(Items from a dataset)
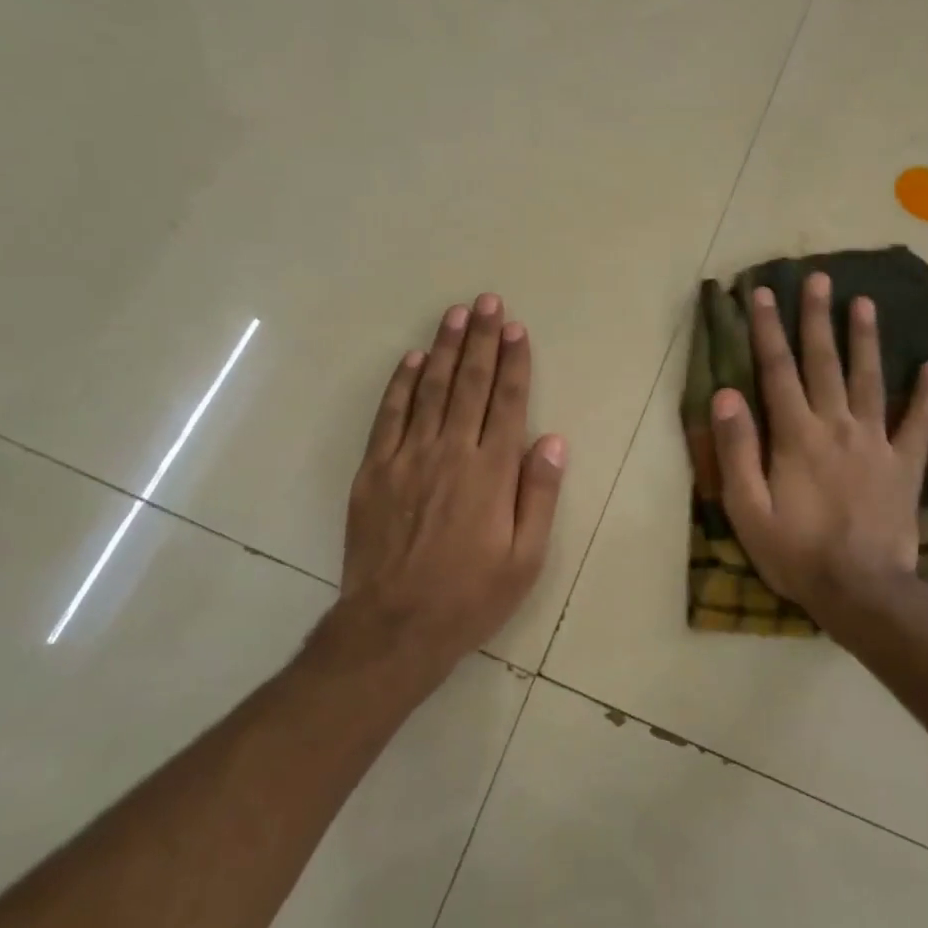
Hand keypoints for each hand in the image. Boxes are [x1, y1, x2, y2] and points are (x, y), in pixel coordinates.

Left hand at [332, 293, 566, 683]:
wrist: (395, 625)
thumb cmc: (470, 595)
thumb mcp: (525, 558)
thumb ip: (539, 495)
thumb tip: (552, 440)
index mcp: (491, 472)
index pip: (508, 402)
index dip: (514, 362)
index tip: (516, 329)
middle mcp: (451, 452)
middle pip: (470, 385)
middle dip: (481, 341)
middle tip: (487, 303)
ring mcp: (408, 457)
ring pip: (430, 390)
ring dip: (445, 349)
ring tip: (455, 315)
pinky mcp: (374, 470)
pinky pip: (390, 415)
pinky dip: (401, 384)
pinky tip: (413, 359)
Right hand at [709, 272, 927, 644]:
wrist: (862, 591)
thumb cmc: (796, 552)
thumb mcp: (747, 508)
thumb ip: (737, 449)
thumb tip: (725, 395)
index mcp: (796, 435)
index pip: (777, 370)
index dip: (767, 329)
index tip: (762, 293)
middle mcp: (837, 426)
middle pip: (824, 362)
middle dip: (817, 318)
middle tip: (818, 277)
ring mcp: (877, 442)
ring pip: (870, 379)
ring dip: (865, 339)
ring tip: (864, 302)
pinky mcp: (905, 464)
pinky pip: (919, 422)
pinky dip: (927, 394)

» **WHAT IS NEEDED**
Reproduce exactly the lines from the one containing "ring pip: (430, 390)" through the last line of the records, both included, and nothing else.

» **PROBLEM SOLUTION**
ring pip: (430, 390)
ring dip: (445, 349)
ring tip: (455, 315)
pinky mcp: (374, 470)
pinky pip: (390, 415)
pinky dip: (401, 384)
pinky tip: (413, 359)
Right hand at [709, 272, 927, 644]:
wrist: (862, 591)
thumb cmc: (796, 552)
thumb mcp: (747, 508)
thumb ip: (737, 449)
thumb tip: (725, 395)
index mcp: (796, 435)
index pip: (777, 370)
index dip: (767, 329)
index tip: (762, 293)
middle mcp: (837, 426)
middle pip: (824, 362)
middle dip: (817, 318)
middle tip: (818, 277)
ring mcp: (877, 442)
ring pip: (870, 379)
ring dip: (865, 339)
ring tip: (864, 302)
pinky mcp: (905, 464)
pinky pip: (919, 422)
pinky dip: (927, 394)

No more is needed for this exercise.